▶ _TASK DESCRIPTION_:
Extract the records below word for word and ignore the images.
Start of GIVEN INFORMATION
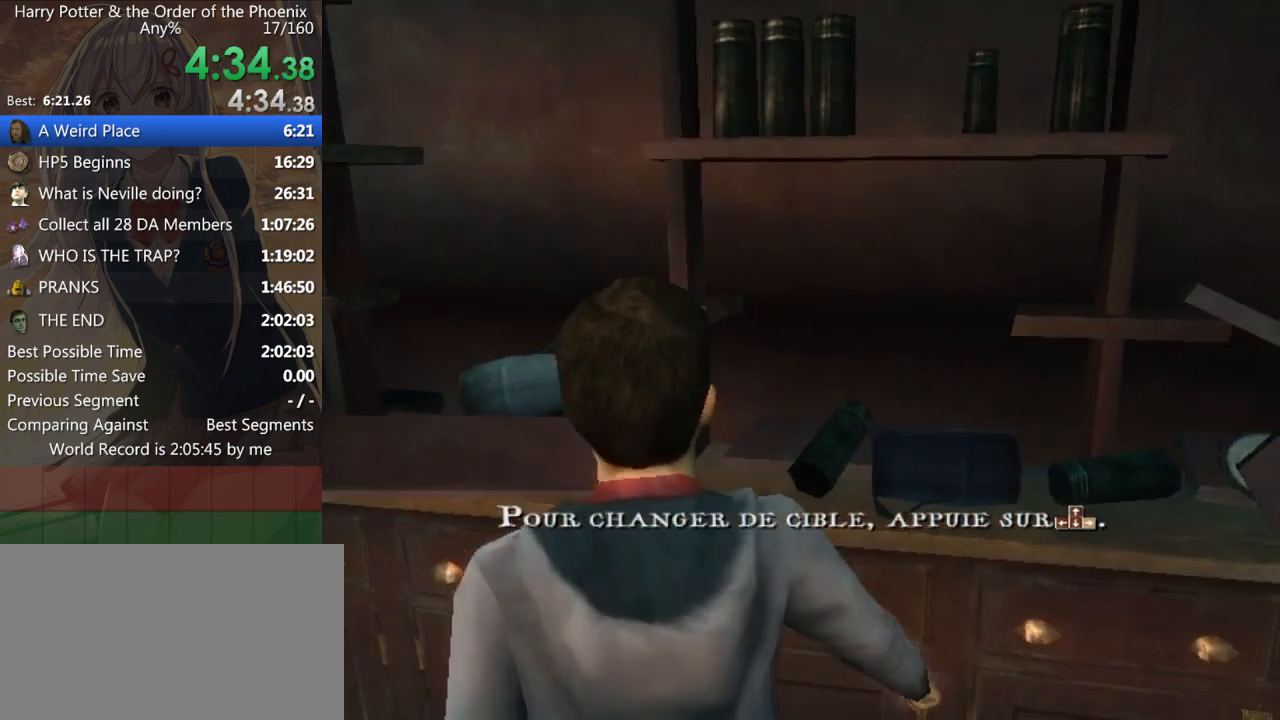
{"keys": ["right"], "mouse": [], "events": [[100, "up", "down"], [133, "right", "up"], [200, "up", "up"], [267, "right", "down"], [333, "up", "down"], [367, "right", "up"], [433, "up", "up"], [467, "right", "down"]]}
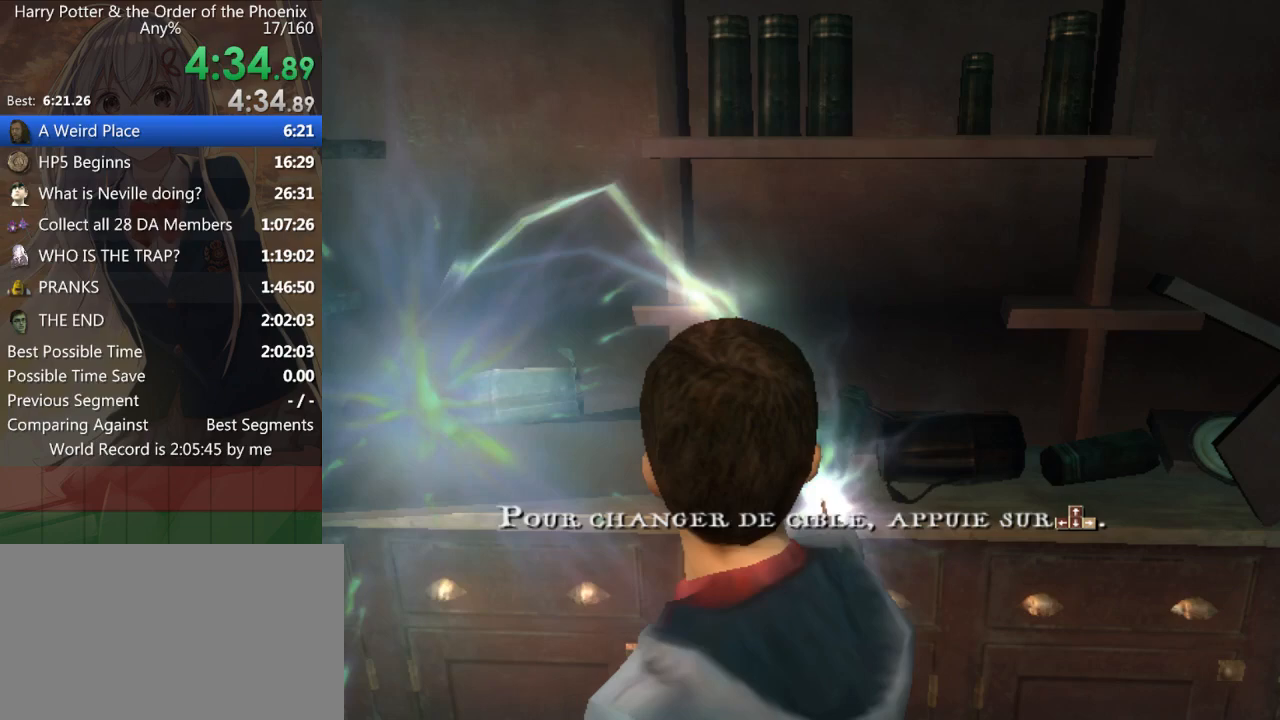
{"keys": ["right"], "mouse": [], "events": [[67, "up", "down"], [100, "right", "up"], [167, "up", "up"], [200, "right", "down"], [300, "up", "down"], [333, "right", "up"], [400, "up", "up"], [433, "right", "down"]]}
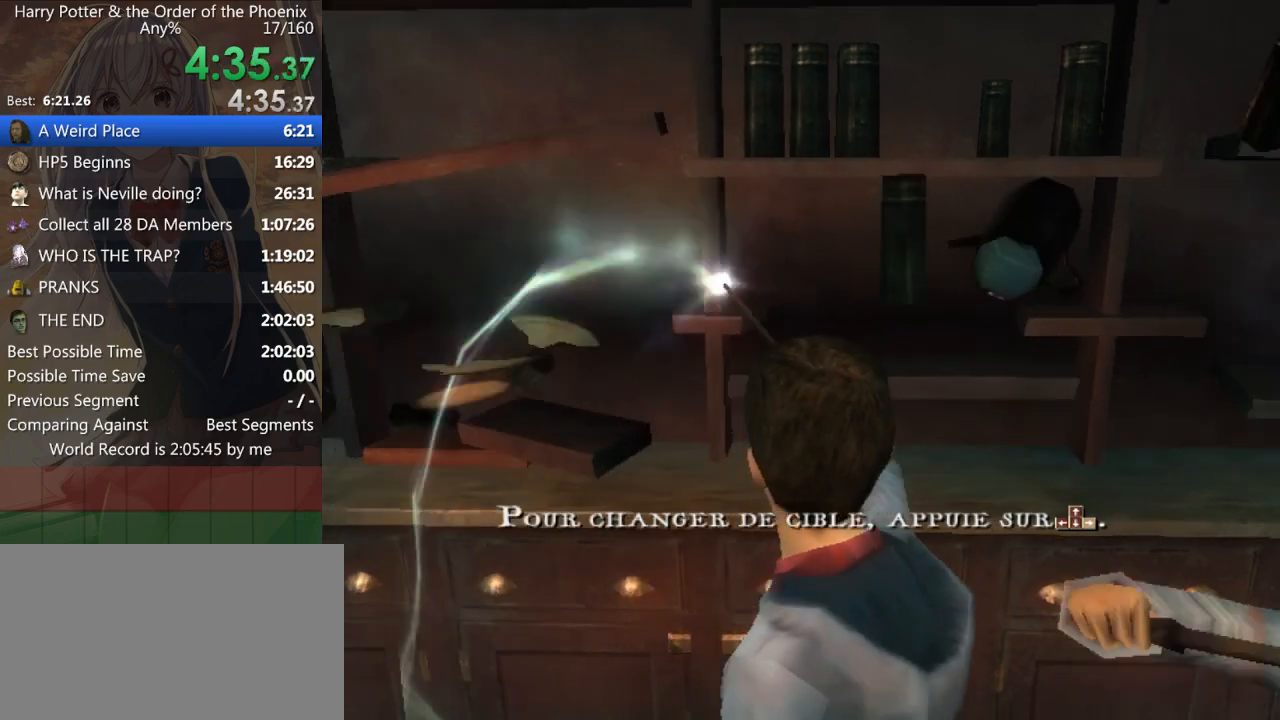
{"keys": ["right"], "mouse": [], "events": [[67, "up", "down"], [133, "right", "up"], [167, "up", "up"], [233, "right", "down"], [300, "up", "down"], [367, "right", "up"], [400, "up", "up"], [467, "right", "down"]]}
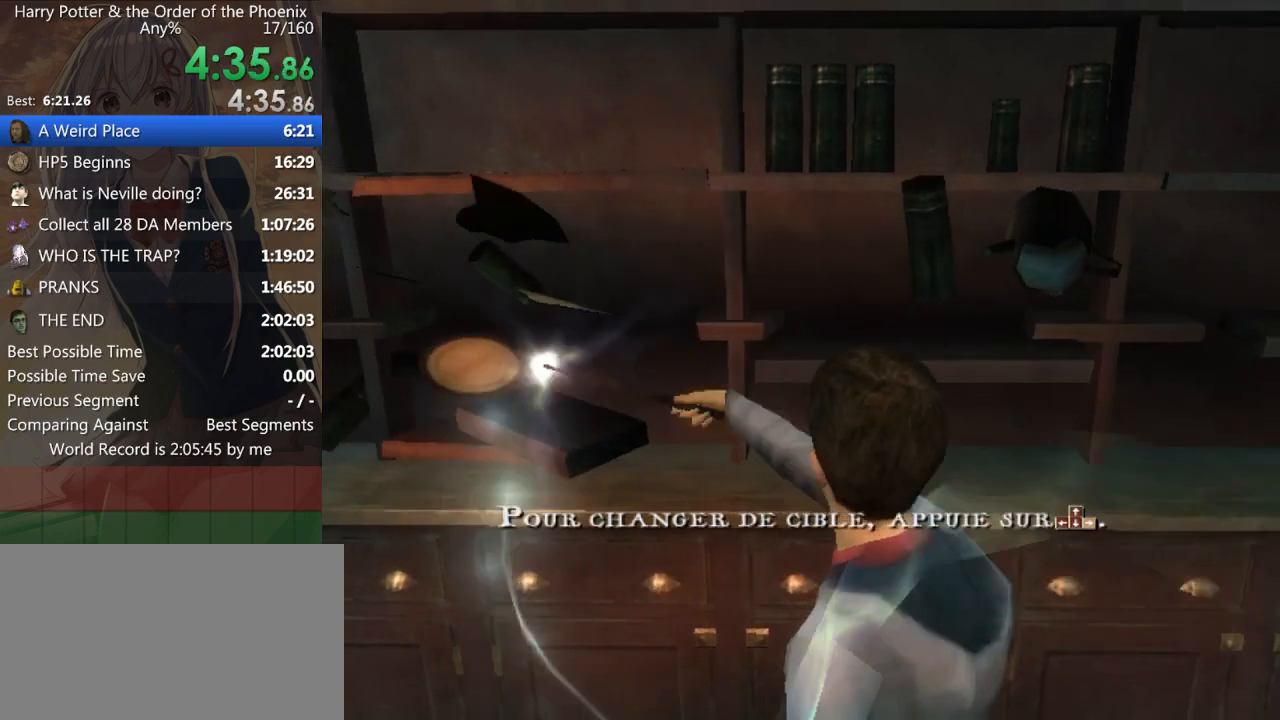
{"keys": ["right"], "mouse": [], "events": [[33, "up", "down"], [100, "right", "up"], [133, "up", "up"], [200, "right", "down"], [267, "up", "down"], [333, "right", "up"], [367, "up", "up"], [467, "right", "down"]]}
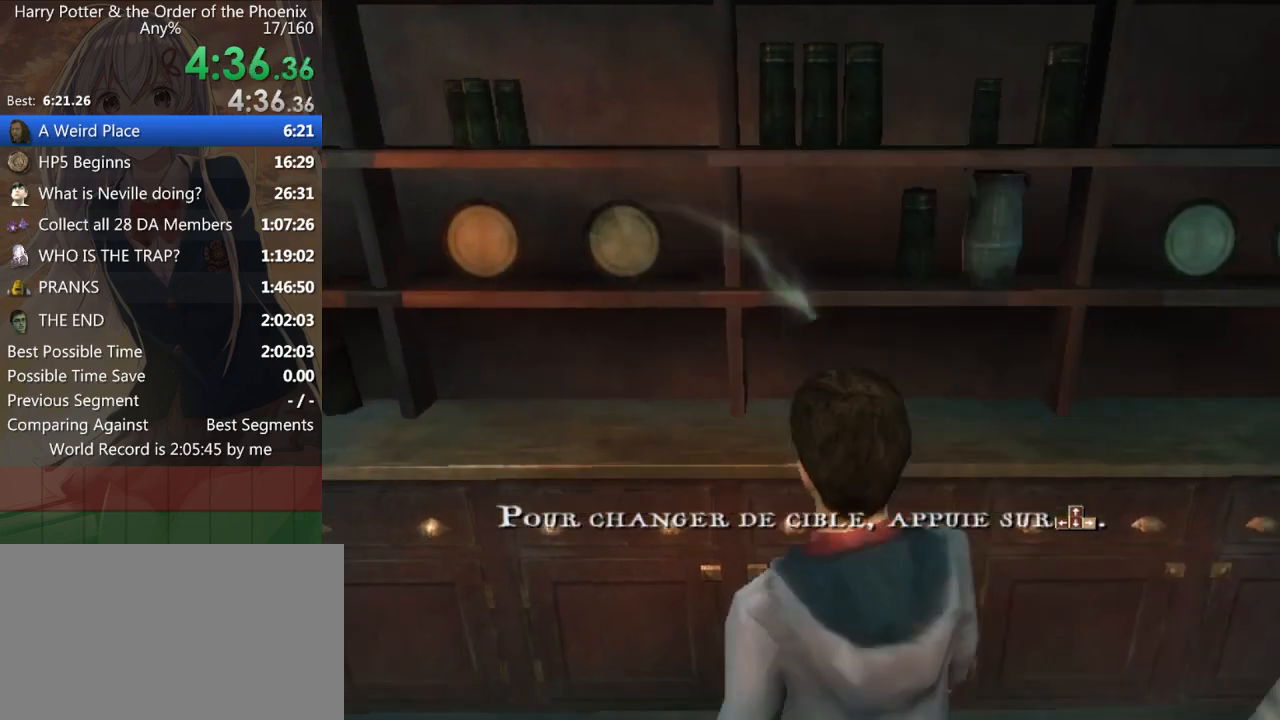
{"keys": ["a", "shift_l"], "mouse": [], "events": [[67, "up", "down"], [100, "right", "up"], [167, "up", "up"], [267, "a", "down"], [467, "shift_l", "down"]]}
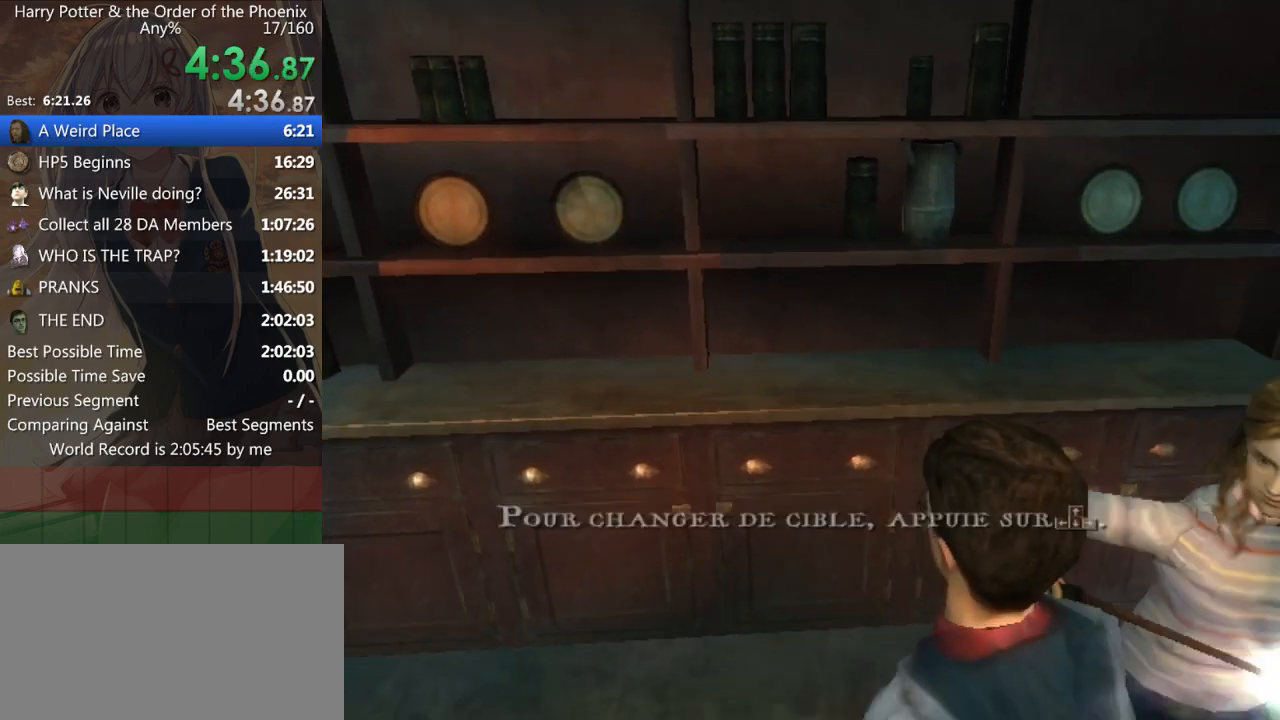
{"keys": ["a", "s", "shift_l"], "mouse": [], "events": [[467, "s", "down"]]}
End of GIVEN INFORMATION
▶ _TASK RESPONSE_:
{"keys": ["right"], "mouse": [], "events": [[100, "up", "down"], [133, "right", "up"], [200, "up", "up"], [267, "right", "down"], [333, "up", "down"], [367, "right", "up"], [433, "up", "up"], [467, "right", "down"]]}
{"keys": ["right"], "mouse": [], "events": [[67, "up", "down"], [100, "right", "up"], [167, "up", "up"], [200, "right", "down"], [300, "up", "down"], [333, "right", "up"], [400, "up", "up"], [433, "right", "down"]]}
{"keys": ["right"], "mouse": [], "events": [[67, "up", "down"], [133, "right", "up"], [167, "up", "up"], [233, "right", "down"], [300, "up", "down"], [367, "right", "up"], [400, "up", "up"], [467, "right", "down"]]}
{"keys": ["right"], "mouse": [], "events": [[33, "up", "down"], [100, "right", "up"], [133, "up", "up"], [200, "right", "down"], [267, "up", "down"], [333, "right", "up"], [367, "up", "up"], [467, "right", "down"]]}
{"keys": ["a", "shift_l"], "mouse": [], "events": [[67, "up", "down"], [100, "right", "up"], [167, "up", "up"], [267, "a", "down"], [467, "shift_l", "down"]]}
{"keys": ["a", "s", "shift_l"], "mouse": [], "events": [[467, "s", "down"]]}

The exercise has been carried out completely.